- _READING TEXT_:
Further And Further Away

****

Reviewed by: Andrew Robertson

Further And Further Away
"Vincent Villa's sound means we can hear the water even when we cannot see it, feel it when we can do both."

Six chickens weigh only five kilos. It won't even cover the trip. The judging scales fit somehow into the frame of the matching scooter. Construction jobs are growing like mushrooms and Phnom Penh beckons. Leaving behind rice country, painted boats, the flat horizon. They've left the old village, brother and sister. They are going to the city. They didn't follow them here, the ancestors. They may not follow them there.

"if you don't want to go I'll go alone", and there is their story. Bopha Oul, Phanny Loem, each of she and he create in performances made of stillnesses and silences something that succeeds. The water surges, the force of water whose energy has doubly displaced them. Water from above, the rattle of thunder. Water from below, perhaps from the stroke of a pen.

- _EXERCISE BRIEF_: Quote the film review word for word, starting with "Six chickens weigh" and going on through "follow them there.".

- _AVAILABLE DATA_:

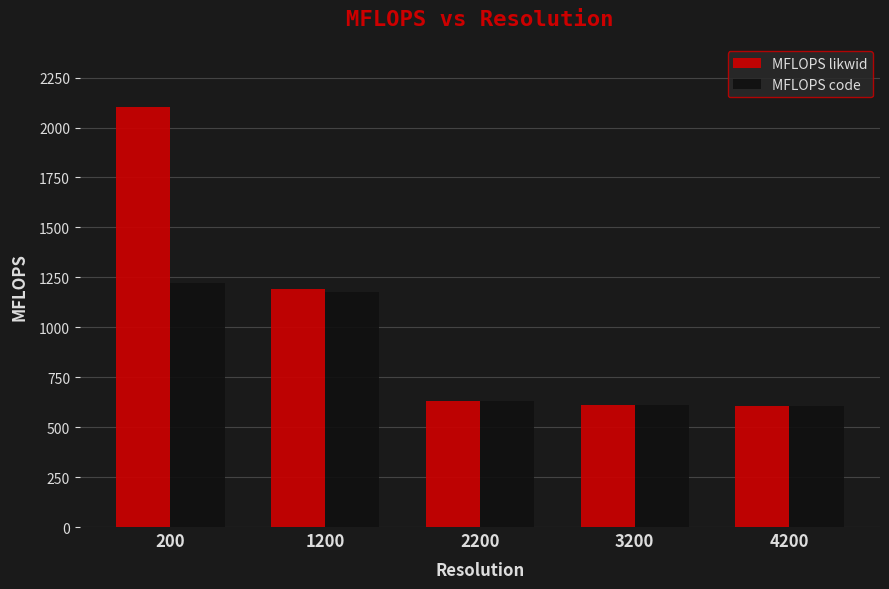

Which series has the widest spread of values?

MFLOPS likwid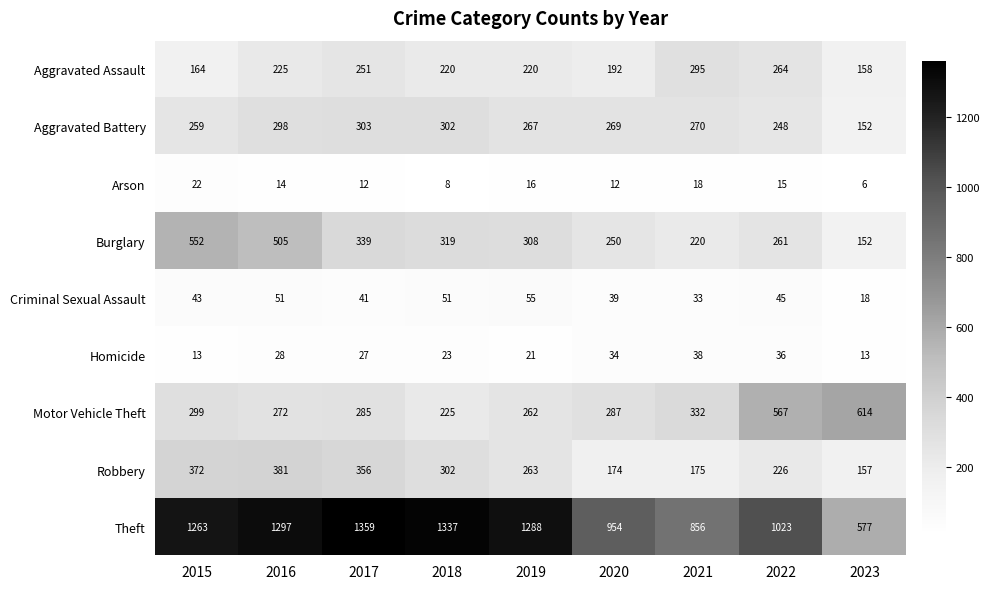

What is the difference between the maximum and minimum values in the Aggravated Assault series?

137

- _RESPONSE AREA_:
Six chickens weigh only five kilos. It won't even cover the trip. The judging scales fit somehow into the frame of the matching scooter. Construction jobs are growing like mushrooms and Phnom Penh beckons. Leaving behind rice country, painted boats, the flat horizon. They've left the old village, brother and sister. They are going to the city. They didn't follow them here, the ancestors. They may not follow them there.